Having already blurred the line between table and notebook computer with last year’s Transformer, Asus will fold yet another device into the equation with this year’s PadFone: A smartphone that turns into a tablet that turns into a laptop. After teasing the device as far back as Computex 2011, Asus formally announced final details for its ambitious project Monday afternoon at a Mobile World Congress in Barcelona.
As with the Asus Transformer, the PadFone will be marketed as one device (a smartphone) with different accessory “docks” to unlock its dual life as both a tablet and notebook. But even before you add those frills, the basic phone is no dud. It sports a 4.3-inch qHD AMOLED display with Gorilla Glass, an 8-megapixel rear camera using a Fujifilm sensor, and 16GB, 32GB or 64GB of built-in storage, with 1GB of RAM. Interestingly, Asus went with a 1.2GHz dual-core Snapdragon S4 processor rather than the 1.5GHz quad-core Nvidia Tegra 3 powering many of the other superphones unveiled at MWC, like LG’s Optimus 4X and HTC’s One X.

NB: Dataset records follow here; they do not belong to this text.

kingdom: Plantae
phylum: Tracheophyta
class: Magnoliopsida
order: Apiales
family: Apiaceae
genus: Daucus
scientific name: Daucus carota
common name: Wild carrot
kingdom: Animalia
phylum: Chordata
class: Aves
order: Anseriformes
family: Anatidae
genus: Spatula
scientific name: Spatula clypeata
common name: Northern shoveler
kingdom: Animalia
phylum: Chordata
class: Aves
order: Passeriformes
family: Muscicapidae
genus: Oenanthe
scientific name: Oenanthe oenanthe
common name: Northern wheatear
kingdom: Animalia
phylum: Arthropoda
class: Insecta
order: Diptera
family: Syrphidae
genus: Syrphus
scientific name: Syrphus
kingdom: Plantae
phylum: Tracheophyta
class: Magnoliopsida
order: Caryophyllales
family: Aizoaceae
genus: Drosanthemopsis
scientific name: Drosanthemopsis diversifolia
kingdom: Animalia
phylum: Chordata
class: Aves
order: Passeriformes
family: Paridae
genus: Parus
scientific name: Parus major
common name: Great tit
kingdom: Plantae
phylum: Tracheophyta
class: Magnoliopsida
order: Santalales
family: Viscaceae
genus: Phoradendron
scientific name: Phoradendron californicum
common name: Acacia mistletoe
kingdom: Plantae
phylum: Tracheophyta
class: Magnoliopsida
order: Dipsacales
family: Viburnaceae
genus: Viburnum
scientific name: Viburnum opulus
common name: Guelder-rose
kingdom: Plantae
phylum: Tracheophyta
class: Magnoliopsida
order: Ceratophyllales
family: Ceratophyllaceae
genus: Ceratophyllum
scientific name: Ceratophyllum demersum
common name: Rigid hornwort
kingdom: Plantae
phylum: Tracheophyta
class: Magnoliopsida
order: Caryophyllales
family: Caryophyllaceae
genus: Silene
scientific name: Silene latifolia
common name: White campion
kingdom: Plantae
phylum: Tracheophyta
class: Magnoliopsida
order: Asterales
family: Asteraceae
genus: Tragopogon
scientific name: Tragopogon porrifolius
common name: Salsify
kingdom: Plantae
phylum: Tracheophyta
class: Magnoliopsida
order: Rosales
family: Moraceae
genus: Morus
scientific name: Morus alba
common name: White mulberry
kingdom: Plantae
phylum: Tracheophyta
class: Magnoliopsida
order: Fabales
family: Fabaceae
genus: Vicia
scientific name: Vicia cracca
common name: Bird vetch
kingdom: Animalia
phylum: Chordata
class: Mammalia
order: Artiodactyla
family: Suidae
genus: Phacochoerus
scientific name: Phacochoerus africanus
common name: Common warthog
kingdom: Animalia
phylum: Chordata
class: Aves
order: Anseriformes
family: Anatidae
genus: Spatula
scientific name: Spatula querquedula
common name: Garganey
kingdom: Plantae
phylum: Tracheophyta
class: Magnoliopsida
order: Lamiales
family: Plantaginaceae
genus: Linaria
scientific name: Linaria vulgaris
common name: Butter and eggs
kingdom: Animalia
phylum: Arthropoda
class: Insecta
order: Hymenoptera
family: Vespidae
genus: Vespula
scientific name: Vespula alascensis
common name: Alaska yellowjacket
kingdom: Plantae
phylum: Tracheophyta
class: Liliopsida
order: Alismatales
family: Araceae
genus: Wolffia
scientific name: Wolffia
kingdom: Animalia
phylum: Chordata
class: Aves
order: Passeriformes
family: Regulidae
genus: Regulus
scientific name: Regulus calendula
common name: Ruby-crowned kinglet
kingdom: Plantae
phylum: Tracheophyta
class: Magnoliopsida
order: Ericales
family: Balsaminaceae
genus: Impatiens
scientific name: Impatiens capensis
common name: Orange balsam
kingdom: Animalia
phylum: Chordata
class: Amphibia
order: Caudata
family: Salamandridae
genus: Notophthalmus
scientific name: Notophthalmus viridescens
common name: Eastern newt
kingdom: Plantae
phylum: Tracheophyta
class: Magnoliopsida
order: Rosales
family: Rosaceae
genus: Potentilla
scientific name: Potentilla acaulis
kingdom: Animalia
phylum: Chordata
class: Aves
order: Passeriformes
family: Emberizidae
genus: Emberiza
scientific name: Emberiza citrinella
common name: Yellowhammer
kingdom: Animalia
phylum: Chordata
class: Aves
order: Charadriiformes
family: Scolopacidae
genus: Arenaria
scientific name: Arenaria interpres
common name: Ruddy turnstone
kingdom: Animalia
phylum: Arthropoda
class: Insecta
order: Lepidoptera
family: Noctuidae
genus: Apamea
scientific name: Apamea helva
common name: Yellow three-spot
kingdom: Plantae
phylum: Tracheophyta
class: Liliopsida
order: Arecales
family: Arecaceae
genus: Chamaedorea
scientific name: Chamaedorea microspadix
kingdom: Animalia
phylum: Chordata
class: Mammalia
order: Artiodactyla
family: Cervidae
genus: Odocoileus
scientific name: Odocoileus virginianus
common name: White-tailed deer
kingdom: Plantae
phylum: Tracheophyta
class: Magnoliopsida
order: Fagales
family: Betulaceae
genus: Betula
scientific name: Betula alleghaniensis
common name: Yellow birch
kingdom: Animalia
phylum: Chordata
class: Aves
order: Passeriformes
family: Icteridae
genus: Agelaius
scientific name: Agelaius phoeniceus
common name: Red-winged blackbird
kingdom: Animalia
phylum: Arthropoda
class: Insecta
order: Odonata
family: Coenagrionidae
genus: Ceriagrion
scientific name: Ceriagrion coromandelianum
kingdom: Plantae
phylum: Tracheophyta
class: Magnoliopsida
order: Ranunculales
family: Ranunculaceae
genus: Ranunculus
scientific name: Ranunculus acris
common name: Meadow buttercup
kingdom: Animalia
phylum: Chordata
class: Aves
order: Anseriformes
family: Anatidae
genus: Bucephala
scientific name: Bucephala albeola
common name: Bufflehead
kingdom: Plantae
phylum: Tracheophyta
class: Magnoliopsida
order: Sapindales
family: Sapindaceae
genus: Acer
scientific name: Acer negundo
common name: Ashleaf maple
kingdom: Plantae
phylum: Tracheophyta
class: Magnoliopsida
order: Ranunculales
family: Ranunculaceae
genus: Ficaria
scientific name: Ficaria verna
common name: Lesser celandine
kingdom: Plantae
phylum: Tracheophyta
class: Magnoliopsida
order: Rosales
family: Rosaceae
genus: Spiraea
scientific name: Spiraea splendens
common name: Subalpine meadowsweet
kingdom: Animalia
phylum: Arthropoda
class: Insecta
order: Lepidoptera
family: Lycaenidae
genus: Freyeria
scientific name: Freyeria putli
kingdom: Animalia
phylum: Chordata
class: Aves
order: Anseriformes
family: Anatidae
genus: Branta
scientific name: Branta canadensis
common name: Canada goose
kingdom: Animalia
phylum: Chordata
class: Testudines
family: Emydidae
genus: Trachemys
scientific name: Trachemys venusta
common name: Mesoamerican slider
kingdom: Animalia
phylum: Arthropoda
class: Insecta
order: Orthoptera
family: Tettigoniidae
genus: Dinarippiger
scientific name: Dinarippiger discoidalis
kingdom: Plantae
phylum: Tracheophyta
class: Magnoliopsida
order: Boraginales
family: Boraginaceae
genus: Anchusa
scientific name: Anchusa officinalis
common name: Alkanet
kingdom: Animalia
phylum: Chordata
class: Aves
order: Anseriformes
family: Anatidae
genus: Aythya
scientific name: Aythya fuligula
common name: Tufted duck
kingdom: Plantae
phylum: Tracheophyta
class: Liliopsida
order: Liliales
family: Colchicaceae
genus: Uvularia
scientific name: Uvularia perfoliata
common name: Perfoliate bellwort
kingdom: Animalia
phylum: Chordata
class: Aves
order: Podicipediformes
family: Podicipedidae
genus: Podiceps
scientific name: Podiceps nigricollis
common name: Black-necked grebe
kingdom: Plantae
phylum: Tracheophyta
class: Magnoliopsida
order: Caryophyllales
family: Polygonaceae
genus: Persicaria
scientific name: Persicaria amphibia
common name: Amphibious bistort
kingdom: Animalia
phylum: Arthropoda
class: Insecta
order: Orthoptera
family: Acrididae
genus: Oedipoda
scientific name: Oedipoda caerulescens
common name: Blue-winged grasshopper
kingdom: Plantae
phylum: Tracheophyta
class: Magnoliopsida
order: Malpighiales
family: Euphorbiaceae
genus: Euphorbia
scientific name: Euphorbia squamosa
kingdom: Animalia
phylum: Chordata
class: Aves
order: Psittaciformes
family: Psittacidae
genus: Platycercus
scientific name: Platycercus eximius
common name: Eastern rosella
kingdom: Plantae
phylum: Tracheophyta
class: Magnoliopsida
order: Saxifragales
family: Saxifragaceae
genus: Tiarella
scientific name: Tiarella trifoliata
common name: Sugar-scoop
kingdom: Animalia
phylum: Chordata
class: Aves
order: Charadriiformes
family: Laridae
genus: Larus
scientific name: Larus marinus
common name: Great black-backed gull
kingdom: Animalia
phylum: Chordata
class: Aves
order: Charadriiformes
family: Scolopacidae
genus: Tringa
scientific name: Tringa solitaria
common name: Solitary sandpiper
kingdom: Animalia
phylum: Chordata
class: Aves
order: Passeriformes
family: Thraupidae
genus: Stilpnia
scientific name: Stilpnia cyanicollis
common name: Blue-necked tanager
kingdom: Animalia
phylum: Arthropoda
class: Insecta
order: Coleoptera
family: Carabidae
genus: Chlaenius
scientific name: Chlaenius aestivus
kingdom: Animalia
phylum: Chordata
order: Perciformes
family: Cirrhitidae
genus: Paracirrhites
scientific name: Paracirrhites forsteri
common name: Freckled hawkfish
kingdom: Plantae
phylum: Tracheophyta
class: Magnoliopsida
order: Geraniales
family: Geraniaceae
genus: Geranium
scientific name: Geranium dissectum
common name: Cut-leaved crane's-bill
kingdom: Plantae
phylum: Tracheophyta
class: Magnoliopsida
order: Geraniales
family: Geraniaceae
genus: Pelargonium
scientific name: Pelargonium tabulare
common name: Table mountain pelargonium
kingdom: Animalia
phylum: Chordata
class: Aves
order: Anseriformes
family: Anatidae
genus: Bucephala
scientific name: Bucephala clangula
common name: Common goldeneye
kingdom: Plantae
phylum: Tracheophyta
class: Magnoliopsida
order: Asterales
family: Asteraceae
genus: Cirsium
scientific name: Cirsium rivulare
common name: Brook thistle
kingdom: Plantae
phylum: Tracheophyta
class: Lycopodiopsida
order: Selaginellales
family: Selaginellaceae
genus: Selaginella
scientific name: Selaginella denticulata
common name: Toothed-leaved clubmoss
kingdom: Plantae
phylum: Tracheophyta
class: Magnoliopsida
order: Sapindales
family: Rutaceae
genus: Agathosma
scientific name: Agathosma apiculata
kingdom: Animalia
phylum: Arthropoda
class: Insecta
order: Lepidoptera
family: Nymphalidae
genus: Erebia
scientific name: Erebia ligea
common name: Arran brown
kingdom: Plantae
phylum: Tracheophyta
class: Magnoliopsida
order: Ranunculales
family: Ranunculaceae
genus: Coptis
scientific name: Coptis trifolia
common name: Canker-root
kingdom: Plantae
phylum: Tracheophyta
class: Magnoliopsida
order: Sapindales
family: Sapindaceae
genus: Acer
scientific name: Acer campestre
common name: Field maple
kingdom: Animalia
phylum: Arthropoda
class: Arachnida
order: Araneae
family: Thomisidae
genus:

The phone itself looks a bit like an oversized iPhone from the top, thanks to its rounded edges, flat black face and a brushed-metal band around the edges. Further down it deviates from the familiar Apple trope with a tapered chin, while the back features a textured brown plastic.
The PadFone Station — basically just a tablet with no brains — accepts the phone via a trunk in the back, just like in prototypes. Asus’ proprietary Dynamic Display technology allows it to precisely mirror what’s on the screen of the phone on a larger 10.1-inch display with 1280 x 800 resolution. Besides just blowing things up for easier reading and watching, the PadFone dock has a 24.4 Watt-hour battery to extend the life of the phone, and its own speakers. Asus hasn’t yet clarified whether the PadFone station will need a specific dock, or function with the existing dock from the Transformer.
While Asus revealed full specs, the company was not as forthcoming with pricing, which could make or break a three-in-one device that essentially has to undercut all the other devices it poses as in order to make sense. The original dock for the Transformer listed for $160, making it an expensive purchase on top of a $400 tablet. After all, that put it into the same price range as a full-power laptop. With standalone Android tablets like the Kindle Fire selling for as low as $200, Asus will have to price the PadFone aggressively in order to convince consumers they need a phone that turns into a tablet, not just one of both.